Step 4: Creating an Enhanced Datasource Connection

  1. On the management console, hover the mouse on the service list icon and choose Analytics > Data Lake Insight. The DLI management console is displayed. Choose Resources > Queue Management to query the created DLI queue.
    Figure 9 Queue list
  2. In the navigation pane of the DLI management console, choose Global Configuration > Service Authorization. On the displayed page, select VPC Administrator, and click Update to grant the DLI user the permission to access VPC resources. The permission is used to create a VPC peering connection.
    Figure 10 Updating agency permissions
  3. Choose Datasource Connections. On the displayed Enhanced tab, click Create. Configure the following parameters, and click OK.
    • Connection Name: Enter a name.
    • Resource Pool: Select the general-purpose queue you have created.
    • VPC: Select the VPC where the Kafka and MySQL instances are.
    • Subnet: Select the subnet where the Kafka and MySQL instances are.
    Figure 11 Creating an enhanced datasource

    The status of the created datasource connection is Active in the Enhanced tab.

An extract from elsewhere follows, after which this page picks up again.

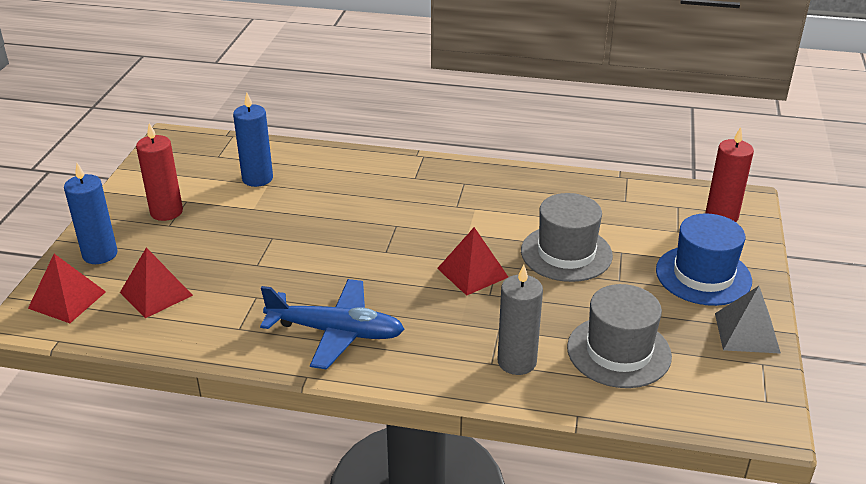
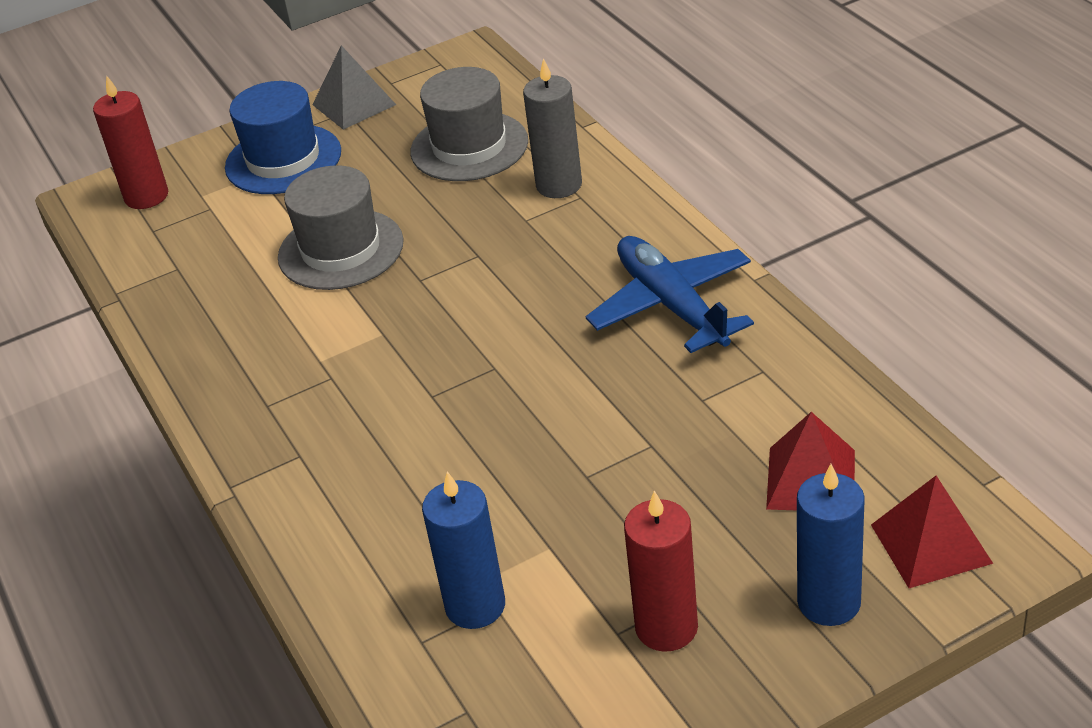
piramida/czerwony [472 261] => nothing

    Click the name of the datasource connection. On the details page, the connection status is ACTIVE.

    Figure 12 Connection status
    Figure 13 Details
  4. Test whether the queue can connect to RDS for MySQL and DMS for Kafka instances, respectively.
    1. On the Queue Management page, locate the target queue. In the Operation column, click More > Test Address Connectivity.
      Figure 14 Testing address connectivity
    2. Enter the connection address of the DMS for Kafka instance and the private IP address of the RDS for MySQL instance to test the connectivity.

      If the test is successful, the DLI queue can connect to the Kafka and MySQL instances.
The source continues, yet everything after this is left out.